Deutsche Bank and JPMorgan Chase have found a home for the another portion of a $558 million mortgage on a San Francisco shopping mall that serves as collateral for a single-asset CMBS launched this week.

DBJPM 2016-C3 is backed by 32 commercial mortgages secured by 54 properties, according to Kroll Bond Rating Agency. The largest loan, at $84 million, is secured by the Westfield San Francisco, a nine-story, 1.4-million-square foot retail and office property located along Market Street in the Union Square neighborhood. Another $307 million slice of the same mortgage serves as the sole collateral for a separate transaction, DBJPM 2016-SFC.

Among the credit strengths of the conduit transaction, according to the ratings agencies, is the fact that it has less leverage than recent deals. The pool's weighted average debt service coverage ratio, as measured by Fitch, is 1.19x. That's better than both the year-to-date average of 1.16x and the 2015 average of 1.18x.

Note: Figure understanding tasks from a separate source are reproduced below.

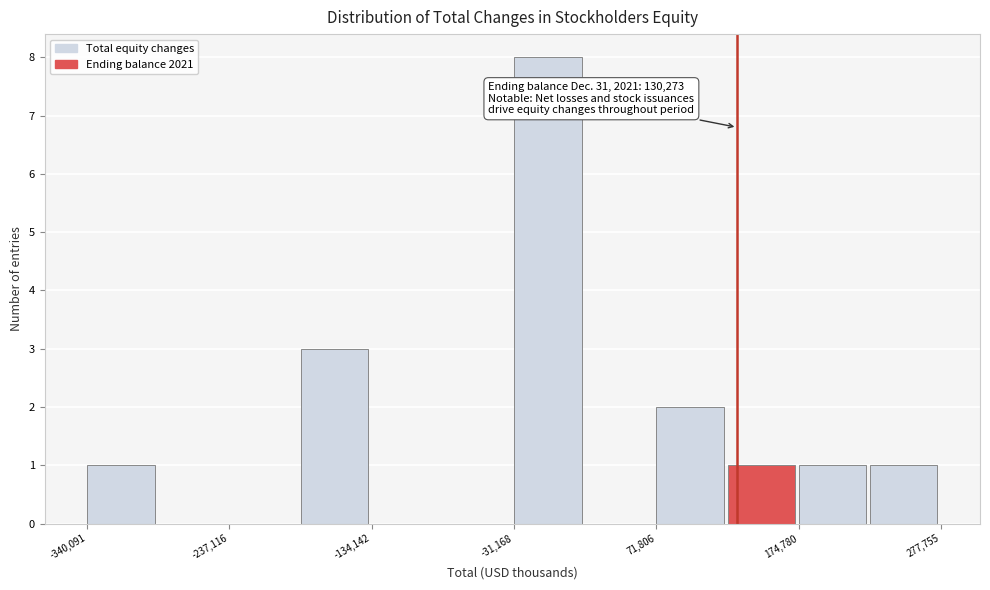

Read against the x-axis, roughly where is the centre of the tallest bar?

0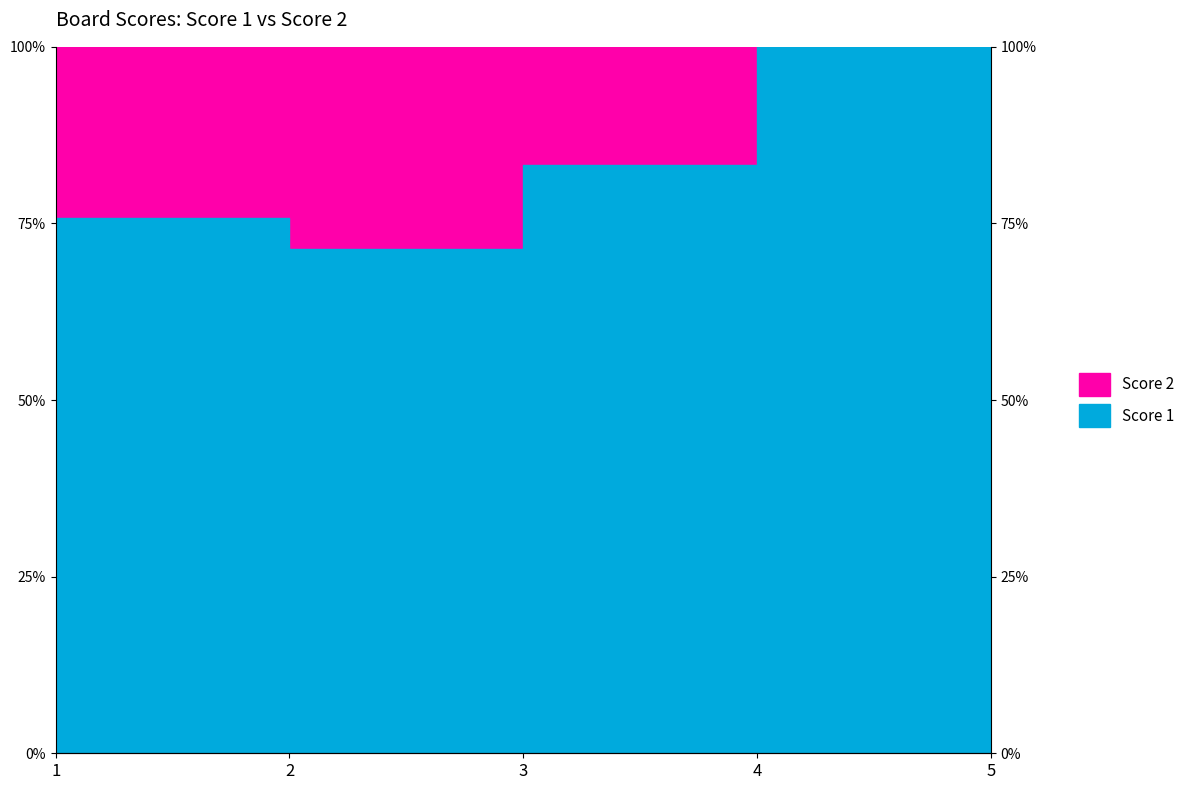

What is the average value?

86.1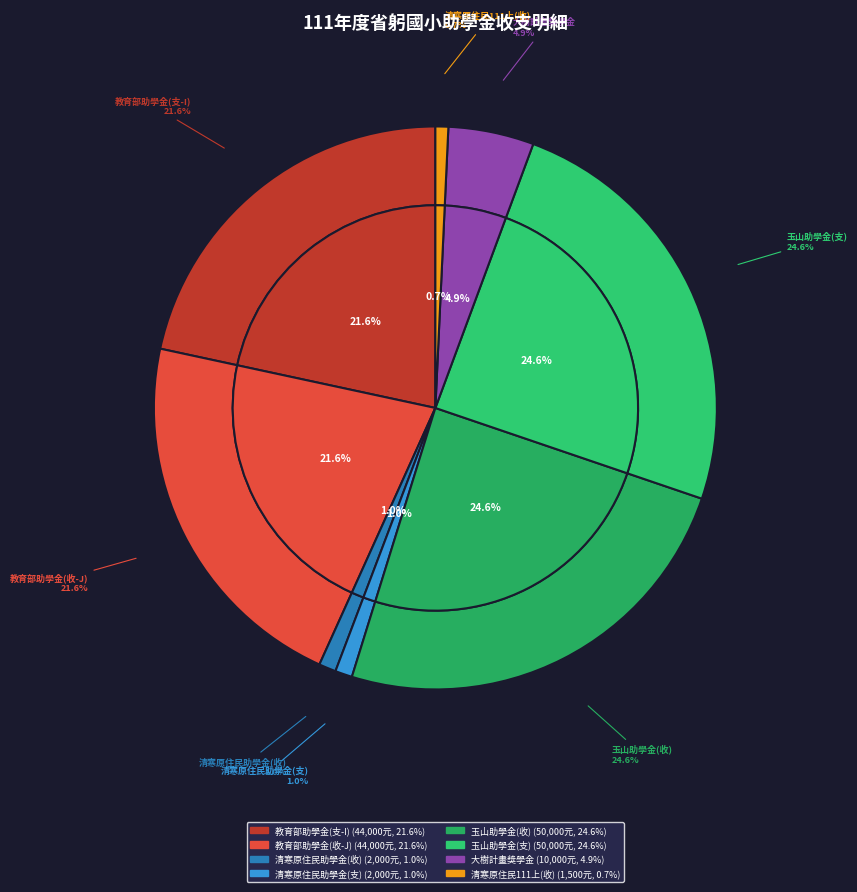

Count the number of slices in the pie.

8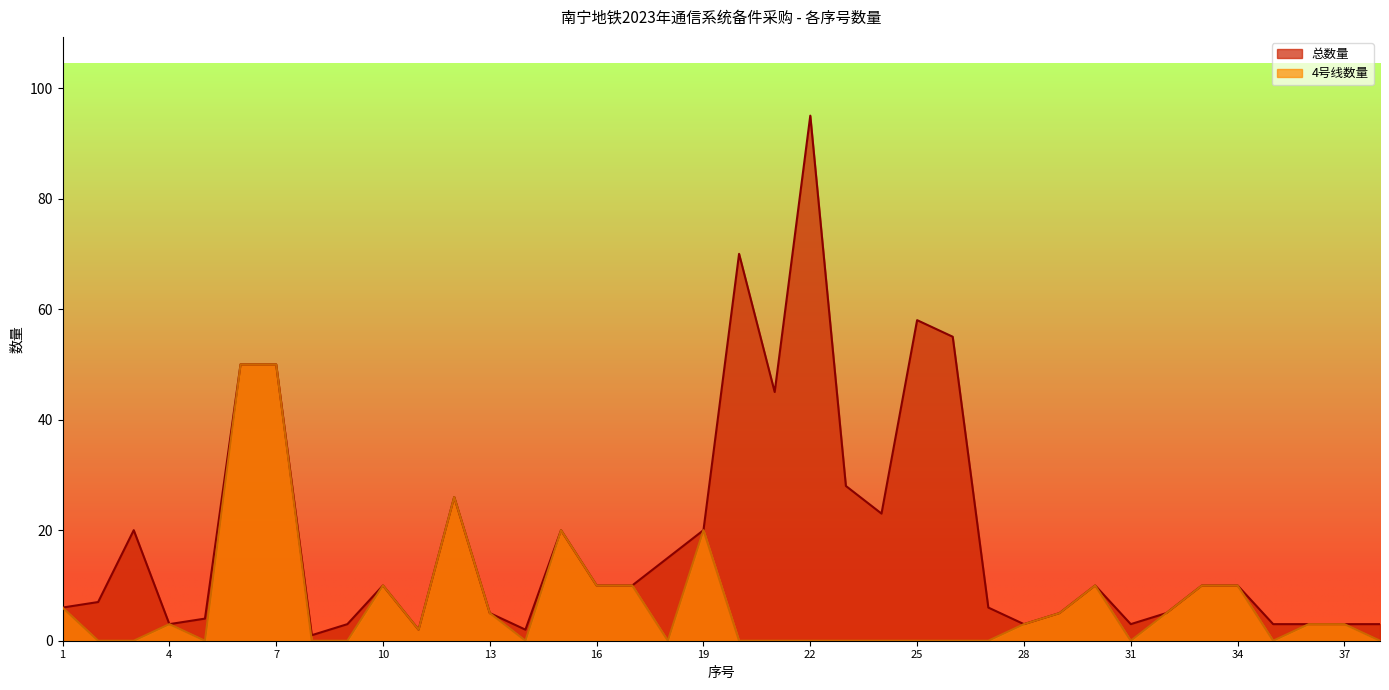

Reading left to right, list all the values displayed in this chart.

总数量: 1=6	2=7	3=20	4=3	5=4	6=50	7=50	8=1	9=3	10=10	11=2	12=26	13=5	14=2	15=20	16=10	17=10	18=15	19=20	20=70	21=45	22=95	23=28	24=23	25=58	26=55	27=6	28=3	29=5	30=10	31=3	32=5	33=10	34=10	35=3	36=3	37=3	38=3
4号线数量: 1=6	2=0	3=0	4=3	5=0	6=50	7=50	8=0	9=0	10=10	11=2	12=26	13=5	14=0	15=20	16=10	17=10	18=0	19=20	20=0	21=0	22=0	23=0	24=0	25=0	26=0	27=0	28=3	29=5	30=10	31=0	32=5	33=10	34=10	35=0	36=3	37=3	38=0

Also, two of the six largest loans in the pool have investment-grade credit opinions. One of them is the Westfield San Francisco Centre (9.4% of the pool), which has an investment-grade credit opinion of A from Fitch and AA- from KBRA, on a stand-alone basis.

Fitch is less enthused about the fact that the pool is more concentrated than other recent Fitch-rated multiborrower transactions. The top 10 loans comprise 64% of the pool, which is greater the year-to-date average of 54.8% and the 2015 average of 49.3%.

The deal is also heavily exposed to hotels, which are considered to be among the riskiest type of commercial property because nightly room rates vary so much. Hotels represent 20.8% of the pool, including six of the 20 largest loans. That's above the average of 16.1% for the deals that Fitch has rated this year.

The loans will also amortize very little over the term of the deal, increasing the risk that they will be difficult to refinance at maturity. Based on the scheduled balance at maturity, the pool will pay down 9.4% of the initial balance. This is lower than the YTD 2016 average of 9.9% and the 2015 average of 11.7%, according to Fitch.

DBJPM 2016-C3 will issue $893.7 million of notes; both KBRA and Fitch have assigned provisional AAA ratings to the super senior tranches, which benefits from credit enhancement, as well as to the senior tranche (also known as the "junior A" tranche), which benefits from 21.625% credit enhancement.